[Some records]
════════════════════

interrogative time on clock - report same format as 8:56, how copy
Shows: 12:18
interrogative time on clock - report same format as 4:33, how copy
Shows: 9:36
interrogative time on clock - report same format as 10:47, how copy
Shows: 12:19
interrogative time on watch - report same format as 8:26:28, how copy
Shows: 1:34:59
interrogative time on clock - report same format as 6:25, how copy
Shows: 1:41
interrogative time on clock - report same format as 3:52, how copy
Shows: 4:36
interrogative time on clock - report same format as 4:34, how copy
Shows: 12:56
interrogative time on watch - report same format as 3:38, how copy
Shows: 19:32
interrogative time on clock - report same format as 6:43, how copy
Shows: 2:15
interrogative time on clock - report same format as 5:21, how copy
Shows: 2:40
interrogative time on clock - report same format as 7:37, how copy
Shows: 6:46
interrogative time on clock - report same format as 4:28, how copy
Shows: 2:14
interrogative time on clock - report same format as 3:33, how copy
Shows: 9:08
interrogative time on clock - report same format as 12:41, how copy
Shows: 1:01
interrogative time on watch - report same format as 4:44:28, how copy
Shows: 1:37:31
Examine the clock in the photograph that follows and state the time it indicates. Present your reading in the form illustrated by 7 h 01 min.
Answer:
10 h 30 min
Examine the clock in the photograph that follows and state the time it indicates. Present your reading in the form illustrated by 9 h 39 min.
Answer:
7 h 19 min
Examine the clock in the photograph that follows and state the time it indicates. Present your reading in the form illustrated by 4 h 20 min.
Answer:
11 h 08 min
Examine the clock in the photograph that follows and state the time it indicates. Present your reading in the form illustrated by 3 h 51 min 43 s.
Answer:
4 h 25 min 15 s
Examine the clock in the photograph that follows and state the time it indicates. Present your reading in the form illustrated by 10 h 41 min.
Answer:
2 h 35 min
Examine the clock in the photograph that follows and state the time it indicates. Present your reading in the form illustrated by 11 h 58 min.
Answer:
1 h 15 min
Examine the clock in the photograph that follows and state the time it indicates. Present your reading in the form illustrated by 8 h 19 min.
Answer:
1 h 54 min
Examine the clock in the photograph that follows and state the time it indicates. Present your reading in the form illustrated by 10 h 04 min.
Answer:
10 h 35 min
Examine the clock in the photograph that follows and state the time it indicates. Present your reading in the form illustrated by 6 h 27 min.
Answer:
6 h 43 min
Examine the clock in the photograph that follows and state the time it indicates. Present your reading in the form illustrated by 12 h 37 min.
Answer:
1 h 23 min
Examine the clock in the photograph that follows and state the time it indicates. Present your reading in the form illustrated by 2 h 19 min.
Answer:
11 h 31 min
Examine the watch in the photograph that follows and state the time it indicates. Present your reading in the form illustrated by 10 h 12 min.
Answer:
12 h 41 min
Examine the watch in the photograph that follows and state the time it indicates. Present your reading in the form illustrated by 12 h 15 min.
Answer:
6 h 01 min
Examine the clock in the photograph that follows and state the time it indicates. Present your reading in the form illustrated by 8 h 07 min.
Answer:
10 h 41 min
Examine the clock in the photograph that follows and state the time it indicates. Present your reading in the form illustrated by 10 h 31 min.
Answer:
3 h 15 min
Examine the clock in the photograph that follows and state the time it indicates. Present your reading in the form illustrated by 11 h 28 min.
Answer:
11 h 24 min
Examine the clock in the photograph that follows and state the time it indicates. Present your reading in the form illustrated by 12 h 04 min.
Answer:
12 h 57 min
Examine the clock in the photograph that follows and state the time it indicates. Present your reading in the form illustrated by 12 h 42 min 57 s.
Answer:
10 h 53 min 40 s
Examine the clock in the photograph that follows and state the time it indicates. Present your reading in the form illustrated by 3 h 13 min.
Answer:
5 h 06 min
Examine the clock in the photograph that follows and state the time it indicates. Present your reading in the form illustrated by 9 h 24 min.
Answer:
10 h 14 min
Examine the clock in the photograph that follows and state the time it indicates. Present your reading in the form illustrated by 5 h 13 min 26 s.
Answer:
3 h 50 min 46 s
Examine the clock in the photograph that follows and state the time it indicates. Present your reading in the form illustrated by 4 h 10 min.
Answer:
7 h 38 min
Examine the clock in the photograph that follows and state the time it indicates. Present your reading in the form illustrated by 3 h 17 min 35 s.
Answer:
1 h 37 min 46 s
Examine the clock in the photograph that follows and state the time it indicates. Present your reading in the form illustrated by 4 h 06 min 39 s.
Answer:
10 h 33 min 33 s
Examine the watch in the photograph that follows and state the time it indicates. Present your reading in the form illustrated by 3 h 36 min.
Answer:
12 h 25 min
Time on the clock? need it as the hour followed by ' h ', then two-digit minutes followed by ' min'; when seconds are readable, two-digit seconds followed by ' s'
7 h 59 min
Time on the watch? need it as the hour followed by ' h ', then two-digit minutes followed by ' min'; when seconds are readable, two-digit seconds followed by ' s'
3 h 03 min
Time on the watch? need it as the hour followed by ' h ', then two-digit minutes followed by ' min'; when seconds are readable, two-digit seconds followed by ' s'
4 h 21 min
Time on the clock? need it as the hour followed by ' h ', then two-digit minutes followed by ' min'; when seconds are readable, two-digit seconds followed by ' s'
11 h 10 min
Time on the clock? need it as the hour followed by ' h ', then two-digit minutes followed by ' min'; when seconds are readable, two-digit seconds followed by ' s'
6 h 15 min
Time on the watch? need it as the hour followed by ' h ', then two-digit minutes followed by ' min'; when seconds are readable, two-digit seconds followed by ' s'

════════════════════

● **SHORT PROBLEM**: Reproduce all of the records above, replacing "Shows:" with "Displays:" wherever it occurs and leaving everything else unchanged.

● **FULL SOLUTION**:
interrogative time on clock - report same format as 8:56, how copy
Displays: 12:18
interrogative time on clock - report same format as 4:33, how copy
Displays: 9:36
interrogative time on clock - report same format as 10:47, how copy
Displays: 12:19
interrogative time on watch - report same format as 8:26:28, how copy
Displays: 1:34:59
interrogative time on clock - report same format as 6:25, how copy
Displays: 1:41
interrogative time on clock - report same format as 3:52, how copy
Displays: 4:36
interrogative time on clock - report same format as 4:34, how copy
Displays: 12:56
interrogative time on watch - report same format as 3:38, how copy
Displays: 19:32
interrogative time on clock - report same format as 6:43, how copy
Displays: 2:15
interrogative time on clock - report same format as 5:21, how copy
Displays: 2:40
interrogative time on clock - report same format as 7:37, how copy
Displays: 6:46
interrogative time on clock - report same format as 4:28, how copy
Displays: 2:14
interrogative time on clock - report same format as 3:33, how copy
Displays: 9:08
interrogative time on clock - report same format as 12:41, how copy
Displays: 1:01
interrogative time on watch - report same format as 4:44:28, how copy
Displays: 1:37:31
Examine the clock in the photograph that follows and state the time it indicates. Present your reading in the form illustrated by 7 h 01 min.
Answer:
10 h 30 min
Examine the clock in the photograph that follows and state the time it indicates. Present your reading in the form illustrated by 9 h 39 min.
Answer:
7 h 19 min
Examine the clock in the photograph that follows and state the time it indicates. Present your reading in the form illustrated by 4 h 20 min.
Answer:
11 h 08 min
Examine the clock in the photograph that follows and state the time it indicates. Present your reading in the form illustrated by 3 h 51 min 43 s.
Answer:
4 h 25 min 15 s
Examine the clock in the photograph that follows and state the time it indicates. Present your reading in the form illustrated by 10 h 41 min.
Answer:
2 h 35 min
Examine the clock in the photograph that follows and state the time it indicates. Present your reading in the form illustrated by 11 h 58 min.
Answer:
1 h 15 min
Examine the clock in the photograph that follows and state the time it indicates. Present your reading in the form illustrated by 8 h 19 min.
Answer:
1 h 54 min
Examine the clock in the photograph that follows and state the time it indicates. Present your reading in the form illustrated by 10 h 04 min.
Answer:
10 h 35 min
Examine the clock in the photograph that follows and state the time it indicates. Present your reading in the form illustrated by 6 h 27 min.
Answer:
6 h 43 min
Examine the clock in the photograph that follows and state the time it indicates. Present your reading in the form illustrated by 12 h 37 min.
Answer:
1 h 23 min
Examine the clock in the photograph that follows and state the time it indicates. Present your reading in the form illustrated by 2 h 19 min.
Answer:
11 h 31 min
Examine the watch in the photograph that follows and state the time it indicates. Present your reading in the form illustrated by 10 h 12 min.
Answer:
12 h 41 min
Examine the watch in the photograph that follows and state the time it indicates. Present your reading in the form illustrated by 12 h 15 min.
Answer:
6 h 01 min
Examine the clock in the photograph that follows and state the time it indicates. Present your reading in the form illustrated by 8 h 07 min.
Answer:
10 h 41 min
Examine the clock in the photograph that follows and state the time it indicates. Present your reading in the form illustrated by 10 h 31 min.
Answer:
3 h 15 min
Examine the clock in the photograph that follows and state the time it indicates. Present your reading in the form illustrated by 11 h 28 min.
Answer:
11 h 24 min
Examine the clock in the photograph that follows and state the time it indicates. Present your reading in the form illustrated by 12 h 04 min.
Answer:
12 h 57 min
Examine the clock in the photograph that follows and state the time it indicates. Present your reading in the form illustrated by 12 h 42 min 57 s.
Answer:
10 h 53 min 40 s
Examine the clock in the photograph that follows and state the time it indicates. Present your reading in the form illustrated by 3 h 13 min.
Answer:
5 h 06 min
Examine the clock in the photograph that follows and state the time it indicates. Present your reading in the form illustrated by 9 h 24 min.
Answer:
10 h 14 min
Examine the clock in the photograph that follows and state the time it indicates. Present your reading in the form illustrated by 5 h 13 min 26 s.
Answer:
3 h 50 min 46 s
Examine the clock in the photograph that follows and state the time it indicates. Present your reading in the form illustrated by 4 h 10 min.
Answer:
7 h 38 min
Examine the clock in the photograph that follows and state the time it indicates. Present your reading in the form illustrated by 3 h 17 min 35 s.
Answer:
1 h 37 min 46 s
Examine the clock in the photograph that follows and state the time it indicates. Present your reading in the form illustrated by 4 h 06 min 39 s.
Answer:
10 h 33 min 33 s
Examine the watch in the photograph that follows and state the time it indicates. Present your reading in the form illustrated by 3 h 36 min.
Answer:
12 h 25 min
Time on the clock? need it as the hour followed by ' h ', then two-digit minutes followed by ' min'; when seconds are readable, two-digit seconds followed by ' s'
7 h 59 min
Time on the watch? need it as the hour followed by ' h ', then two-digit minutes followed by ' min'; when seconds are readable, two-digit seconds followed by ' s'
3 h 03 min
Time on the watch? need it as the hour followed by ' h ', then two-digit minutes followed by ' min'; when seconds are readable, two-digit seconds followed by ' s'
4 h 21 min
Time on the clock? need it as the hour followed by ' h ', then two-digit minutes followed by ' min'; when seconds are readable, two-digit seconds followed by ' s'
11 h 10 min
Time on the clock? need it as the hour followed by ' h ', then two-digit minutes followed by ' min'; when seconds are readable, two-digit seconds followed by ' s'
6 h 15 min
Time on the watch? need it as the hour followed by ' h ', then two-digit minutes followed by ' min'; when seconds are readable, two-digit seconds followed by ' s'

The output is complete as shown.